И что произошло потом, когда она услышала выстрел и отключилась? Ведь этот выстрел должен был разнести ее череп, как за пару минут до этого другой выстрел разнес череп Луиса Родригеса.
Фиона протянула пациентке две таблетки и стакан воды. Никки выпила ибупрофен, и ее затошнило. Какое-то время она боролась с дурнотой, а затем принялась задавать вопросы, однако медсестра не знала подробностей.
– Вас привезли на «скорой» с пулевым ранением в ногу, вы потеряли много крови. Вас тотчас повезли на операцию. Сделали переливание крови, а потом в течение девяти часов хирург Сэмюел Райли собирал по частям вашу кость. На данный момент прогнозы положительные. Остальное мне неизвестно. Доктор Райли сам расскажет вам более детально, – улыбнулась Фиона, и на щеках появились хорошенькие ямочки. – Я отправила ему сообщение, что вы пришли в себя, и он скоро зайдет. А еще к вам посетитель. Пока вас оперировали, он ждал в приемном отделении, потом уехал, но сейчас снова тут.
– Кто это?
– Полицейский, – ответила медсестра, тряхнув рыжей головкой. – Думаю, это он вызвал «скорую», которая вас доставила. Он очень переживал за вас.

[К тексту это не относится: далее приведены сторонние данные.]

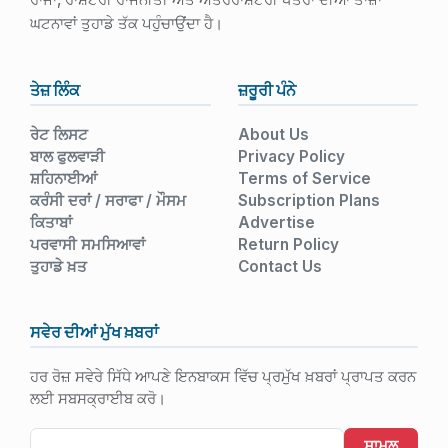
ਘਟਨਾਵਾਂ ਤੁਹਾਡੇ ਤੱਕ ਪਹੁੰਚਾਉਂਦਾ ਹੈ।
ਤੇਜ਼ ਲਿੰਕ
ਜ਼ਰੂਰੀ ਪੰਨੇ
ਰੇਟ ਲਿਸਟ
About Us
ਬਾਲ ਫੁਲਵਾੜੀ
Privacy Policy
ਸ਼ਹਿਨਾਈਆਂ
Terms of Service
ਕਰੰਸੀ ਦਰਾਂ / ਸਰਾਫਾ / ਮੌਸਮ
Subscription Plans
ਕਿਤਾਬਾਂ
Advertise
ਪਰਵਾਸੀ ਸਮਸਿਆਵਾਂ
Return Policy
ਤੁਹਾਡੇ ਖ਼ਤ
Contact Us
ਸਵੇਰ ਦੀਆਂ ਮੁੱਖ ਖ਼ਬਰਾਂ
ਹਰ ਰੋਜ਼ ਸਵੇਰੇ ਸਿੱਧੇ ਆਪਣੇ ਇਨਬਾਕਸ ਵਿੱਚ ਪ੍ਰਮੁੱਖ ਖ਼ਬਰਾਂ ਪ੍ਰਾਪਤ ਕਰਨ
ਲਈ ਸਬਸਕ੍ਰਾਈਬ ਕਰੋ।
ਸ਼ਾਮਲ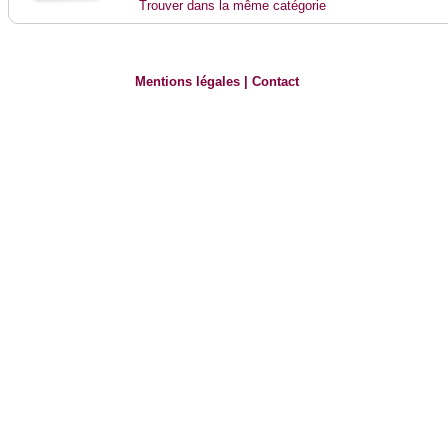
Trouver dans la même catégorie
Mentions légales
|
Contact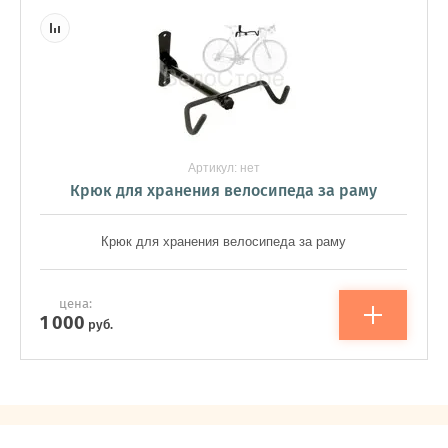
Артикул:
нет
Крюк для хранения велосипеда за раму
Крюк для хранения велосипеда за раму
цена:
1 000
руб.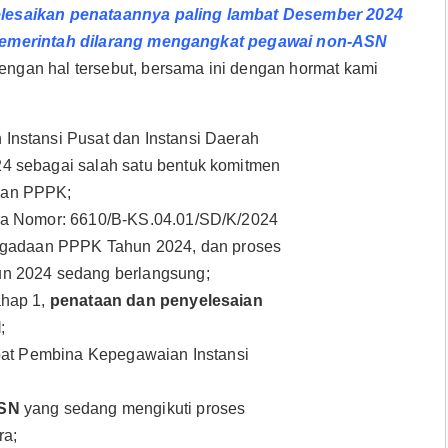
elesaikan penataannya paling lambat Desember 2024
 Pemerintah dilarang mengangkat pegawai non-ASN
engan hal tersebut, bersama ini dengan hormat kami
nstansi Pusat dan Instansi Daerah
4 sebagai salah satu bentuk komitmen
aan PPPK;
ra Nomor: 6610/B-KS.04.01/SD/K/2024
engadaan PPPK Tahun 2024, dan proses
n 2024 sedang berlangsung;
ahap 1,
penataan dan penyelesaian
l
;
abat Pembina Kepegawaian Instansi
ASN
yang sedang mengikuti proses
ra;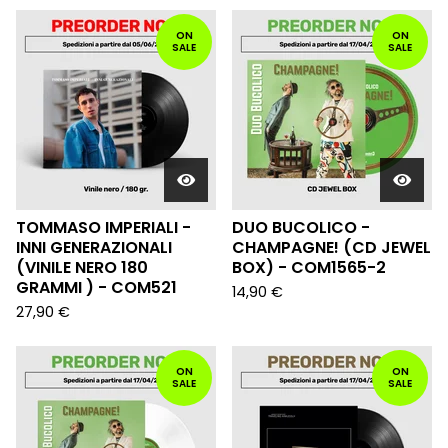
ON
ON
SALE
SALE
TOMMASO IMPERIALI -
DUO BUCOLICO -
INNI GENERAZIONALI
CHAMPAGNE! (CD JEWEL
(VINILE NERO 180
BOX) - COM1565-2
GRAMMI ) - COM521
14,90
€
27,90
€
ON
ON
SALE
SALE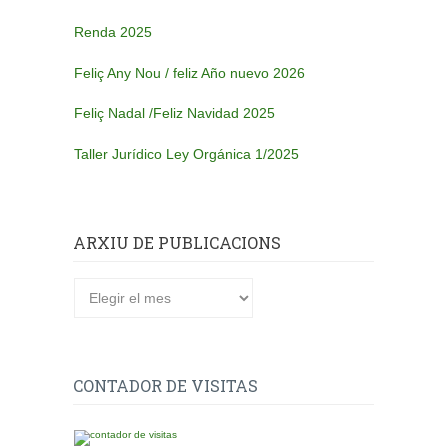
Renda 2025
Feliç Any Nou / feliz Año nuevo 2026
Feliç Nadal /Feliz Navidad 2025
Taller Jurídico Ley Orgánica 1/2025
ARXIU DE PUBLICACIONS
Arxiu
de
publicacions
CONTADOR DE VISITAS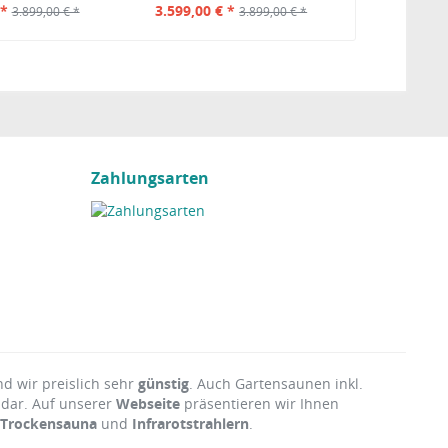
 *
3.599,00 € *
3.899,00 € *
3.899,00 € *
Zahlungsarten
nd wir preislich sehr
günstig
. Auch Gartensaunen inkl.
 dar. Auf unserer
Webseite
präsentieren wir Ihnen
Trockensauna
und
Infrarotstrahlern
.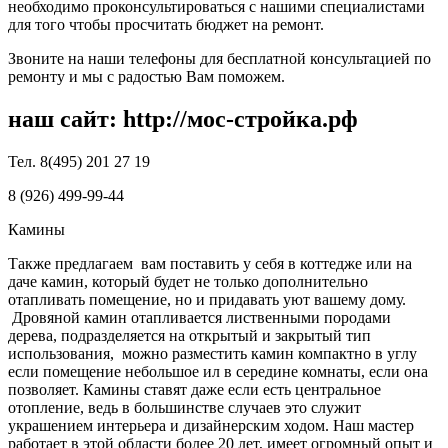
необходимо проконсультироваться с нашими специалистами
для того чтобы просчитать бюджет на ремонт.
Звоните на наши телефоны для бесплатной консультацией по
ремонту и мы с радостью Вам поможем.
наш сайт: http://мос-стройка.рф
Тел. 8(495) 201 27 19
8 (926) 499-99-44
Камины
Также предлагаем вам поставить у себя в коттедже или на
даче камин, который будет не только дополнительно
отапливать помещение, но и придавать уют вашему дому.
Дровяной камин отапливается лиственными породами
дерева, подразделяется на открытый и закрытый тип
использования, можно разместить камин компактно в углу
если помещение небольшое ил в середине комнаты, если она
позволяет. Камины ставят даже если есть центральное
отопление, ведь в большинстве случаев это служит
украшением интерьера и дизайнерским ходом. Наш мастер
работает в этой области более 20 лет, имеет огромный опыт и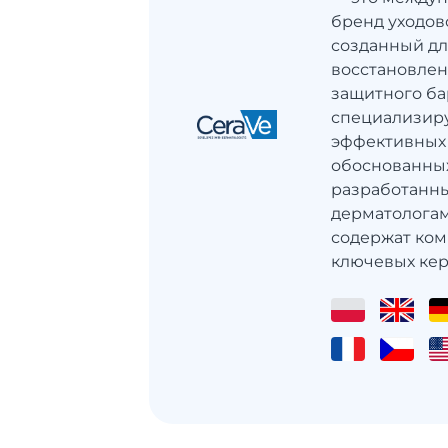
бренд уходов
созданный дл
восстановлен
защитного ба
специализиру
эффективных 
обоснованных
разработанны
дерматологам
содержат ко
ключевых кера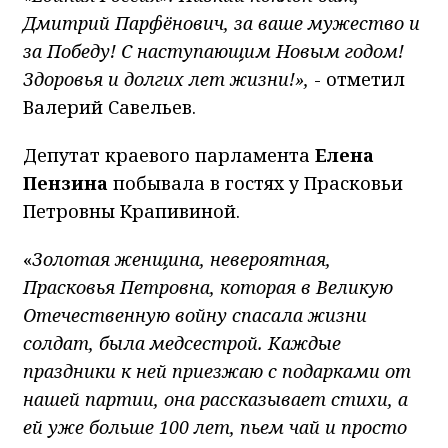
Дмитрий Парфёнович, за ваше мужество и
за Победу! С наступающим Новым годом!
Здоровья и долгих лет жизни!»,
- отметил
Валерий Савельев.
Депутат краевого парламента
Елена
Пензина
побывала в гостях у Прасковьи
Петровны Крапивиной.
«
Золотая женщина, невероятная,
Прасковья Петровна, которая в Великую
Отечественную войну спасала жизни
солдат, была медсестрой. Каждые
праздники к ней приезжаю с подарками от
нашей партии, она рассказывает стихи, а
ей уже больше 100 лет, пьем чай и просто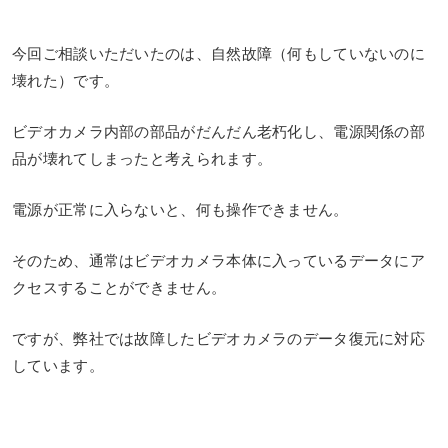
今回ご相談いただいたのは、自然故障（何もしていないのに
壊れた）です。
ビデオカメラ内部の部品がだんだん老朽化し、電源関係の部
品が壊れてしまったと考えられます。
電源が正常に入らないと、何も操作できません。
そのため、通常はビデオカメラ本体に入っているデータにア
クセスすることができません。
ですが、弊社では故障したビデオカメラのデータ復元に対応
しています。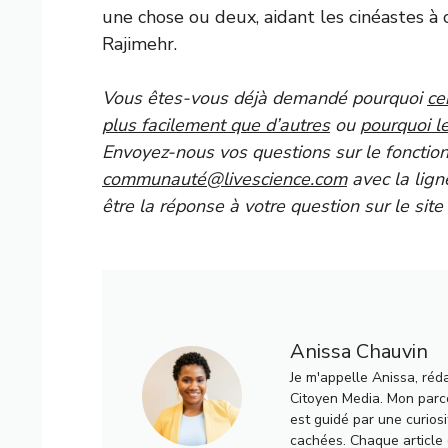
une chose ou deux, aidant les cinéastes à 
Rajimehr.
Vous êtes-vous déjà demandé pourquoi
ce
plus facilement que d’autres
ou
pourquoi l
Envoyez-nous vos questions sur le foncti
communauté@livescience.com
avec la lign
être la réponse à votre question sur le sit
Anissa Chauvin
Je m'appelle Anissa, réd
Citoyen Media. Mon parco
est guidé par une curiosi
cachées. Chaque article q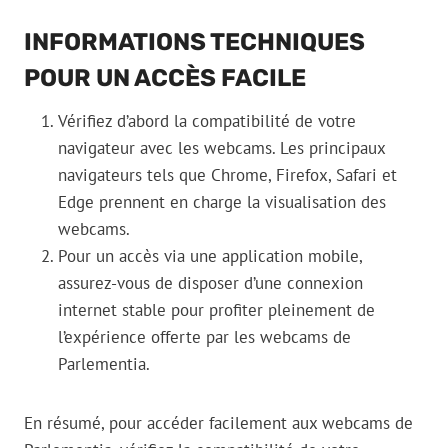
INFORMATIONS TECHNIQUES
POUR UN ACCÈS FACILE
Vérifiez d’abord la compatibilité de votre
navigateur avec les webcams. Les principaux
navigateurs tels que Chrome, Firefox, Safari et
Edge prennent en charge la visualisation des
webcams.
Pour un accès via une application mobile,
assurez-vous de disposer d’une connexion
internet stable pour profiter pleinement de
l’expérience offerte par les webcams de
Parlementia.
En résumé, pour accéder facilement aux webcams de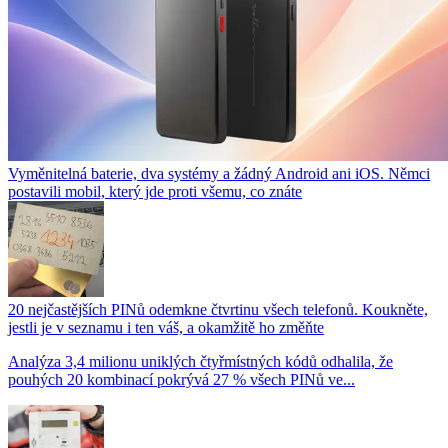
Vyměnitelná baterie, dva systémy a žádný Android ani iOS. Němci
postavili mobil, který jde proti všemu, co znáte
20 nejčastějších PINů odemkne čtvrtinu všech telefonů. Koukněte,
jestli je v seznamu i ten váš, a okamžitě ho změňte
Analýza 3,4 milionu uniklých čtyřmístných kódů odhalila, že
pouhých 20 kombinací pokrývá 27 % všech PINů ve...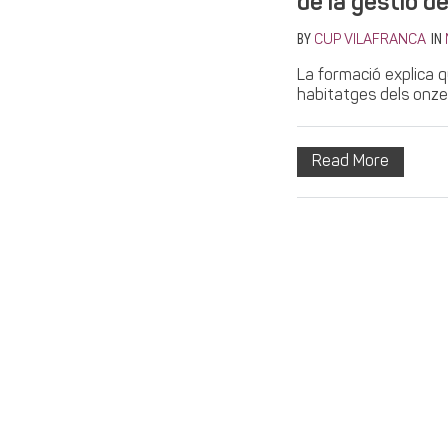
de la gestió de
BY
IN
CUP VILAFRANCA
La formació explica 
habitatges dels onze 
Read More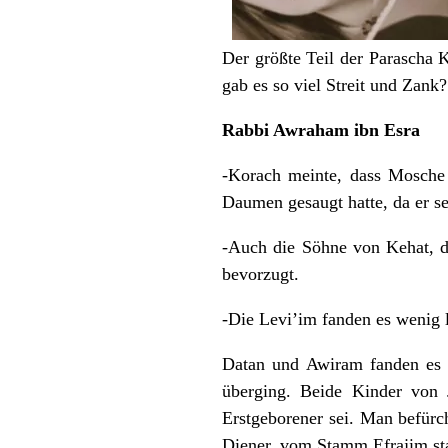
Der größte Teil der Parascha
gab es so viel Streit und Zank?
Rabbi Awraham ibn Esra
-Korach meinte, dass Mosche
Daumen gesaugt hatte, da er s
-Auch die Söhne von Kehat, d
bevorzugt.
-Die Levi’im fanden es wenig l
Datan und Awiram fanden es 
überging. Beide Kinder von J
Erstgeborener sei. Man befürc
Diener, vom Stamm Efrajim s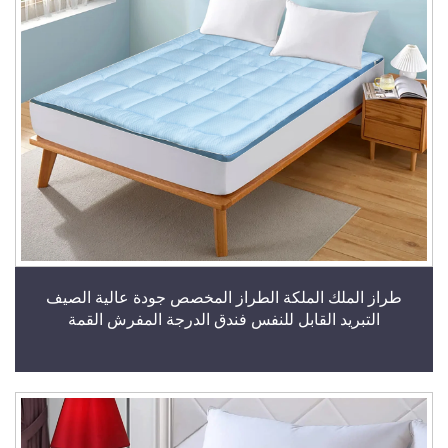
طراز الملك الملكة الطراز المخصص جودة عالية الصيف
التبريد القابل للنفس فندق الدرجة المفرش القمة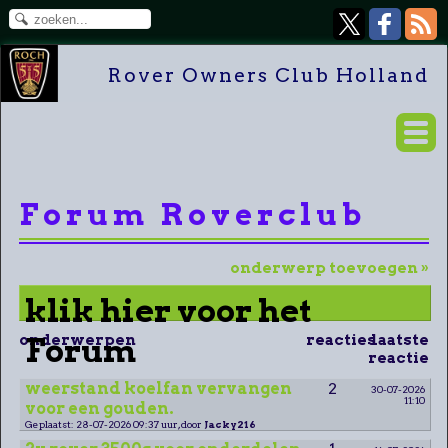
Rover Owners Club Holland
Forum Roverclub
onderwerp toevoegen »
klik hier voor het
onderwerpen
Forum
reacties
laatste
reactie
weerstand koelfan vervangen
2
30-07-2026
11:10
voor een gouden.
Geplaatst: 28-07-2026 09:37 uur, door
Jacky216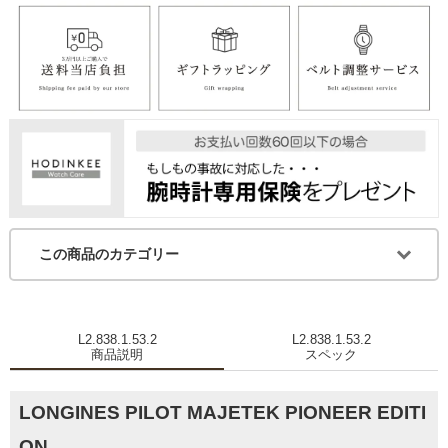
この商品のカテゴリー
L2.838.1.53.2
L2.838.1.53.2
商品説明
スペック
LONGINES PILOT MAJETEK PIONEER EDITI
ON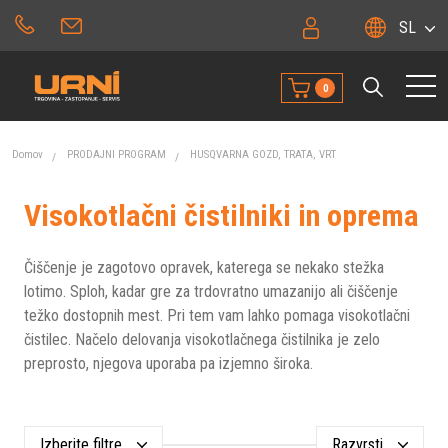
SL
0
Domov
PRODAJNI PROGRAM
HUSQVARNA GOZD, TRATA, VRT
Visokotlačni čistilniki in oprema
Čiščenje je zagotovo opravek, katerega se nekako stežka
lotimo. Sploh, kadar gre za trdovratno umazanijo ali čiščenje
težko dostopnih mest. Pri tem vam lahko pomaga visokotlačni
čistilec. Načelo delovanja visokotlačnega čistilnika je zelo
preprosto, njegova uporaba pa izjemno široka.
Izberite filtre
Razvrsti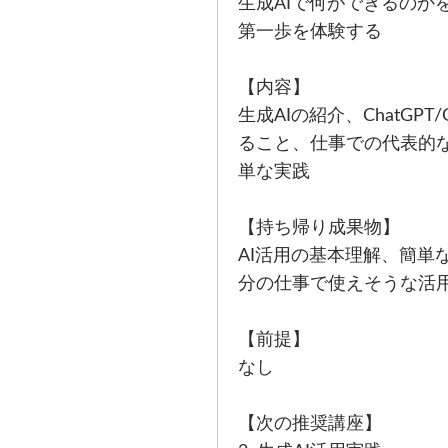
生成AIで何ができるのか
第一歩を体験する
【内容】
生成AIの紹介、ChatGPT/G
ること、仕事での代表的
単な実践
【持ち帰り成果物】
AI活用の基本理解、簡単
分の仕事で使えそうな活
【前提】
なし
【次の推奨講座】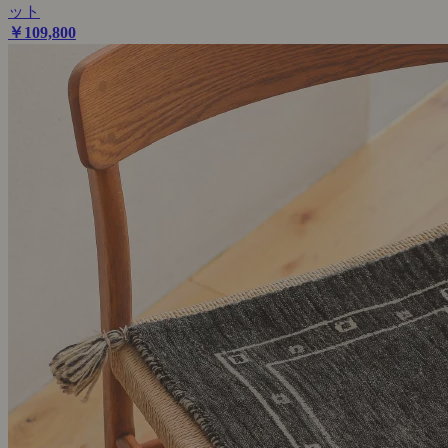
ット
￥109,800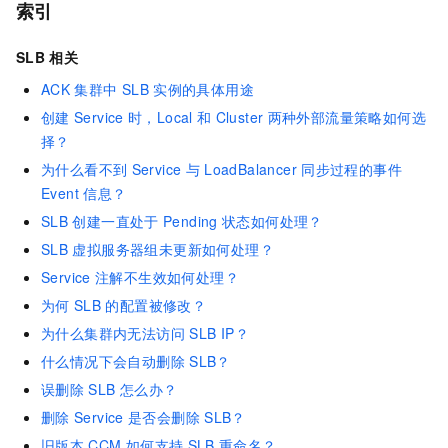
索引
SLB
相关
ACK
集群中
SLB
实例的具体用途
创建
Service
时，Local
和
Cluster
两种外部流量策略如何选
择？
为什么看不到
Service
与
LoadBalancer
同步过程的事件
Event
信息？
SLB
创建一直处于
Pending
状态如何处理？
SLB
虚拟服务器组未更新如何处理？
Service
注解不生效如何处理？
为何
SLB
的配置被修改？
为什么集群内无法访问
SLB IP？
什么情况下会自动删除
SLB？
误删除
SLB
怎么办？
删除
Service
是否会删除
SLB？
旧版本
CCM
如何支持
SLB
重命名？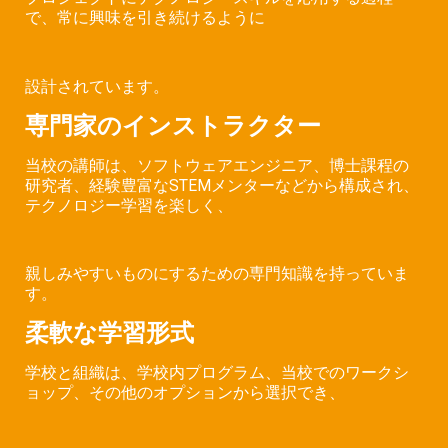
で、常に興味を引き続けるように
設計されています。
専門家のインストラクター
当校の講師は、ソフトウェアエンジニア、博士課程の
研究者、経験豊富なSTEMメンターなどから構成され、
テクノロジー学習を楽しく、
親しみやすいものにするための専門知識を持っていま
す。
柔軟な学習形式
学校と組織は、学校内プログラム、当校でのワークシ
ョップ、その他のオプションから選択でき、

Никки изумленно смотрела на медсестру. Гудман привез ее в больницу? Но разве он не пытался убить ее там, на складе? Или вся эта ужасная сцена была лишь плодом ее воображения, затуманенного большой потерей крови?
– А можно его позвать?
– Я сейчас уточню.
– Вы же вернетесь вместе с ним? – выпалила Никки, внезапно преисполнившись ужасом. – То есть побудете здесь, пока он не уйдет? Вдруг мне… что-нибудь потребуется?
Фиона с удивлением посмотрела на пациентку. Такая смелая и физически выносливая женщина явно выказывала признаки страха. А ведь даже без морфина она была способна мыслить трезво, не стонать, не жаловаться. Любой другой на ее месте выл бы от боли.
Быть может, она боится, потому что появление полицейского оживит воспоминания об ужасных обстоятельствах нападения?
– Конечно, я буду рядом, – мягко пообещала Фиона. – А если вы почувствуете усталость, просто дайте знать, и этот парень мигом вылетит вон.
Медсестра ушла, а Никки тревожно завозилась на кровати. Нога болела так сильно, что было совершенно невозможно найти удобную позу.
«Что я скажу Гудману? Какие вопросы смогу задать?»
Ни одного разумного объяснения его действиям не находилось. Но ведь он спас ее, причем дважды! Сначала застрелив Родригеса, а потом вызвав неотложку!
Никки так разволновалась, что вспотели ладони. Пришлось впиться в них ногтями, призывая себя к спокойствию. В этот момент в коридоре раздались шаги и послышался голос медсестры:
– Она здесь, проходите, но старайтесь не слишком ее тревожить.
Дверь открылась. Никки затаила дыхание.
– Здравствуйте, доктор Робертс, – произнес краснолицый детектив Джонсон. – Добро пожаловать в мир живых!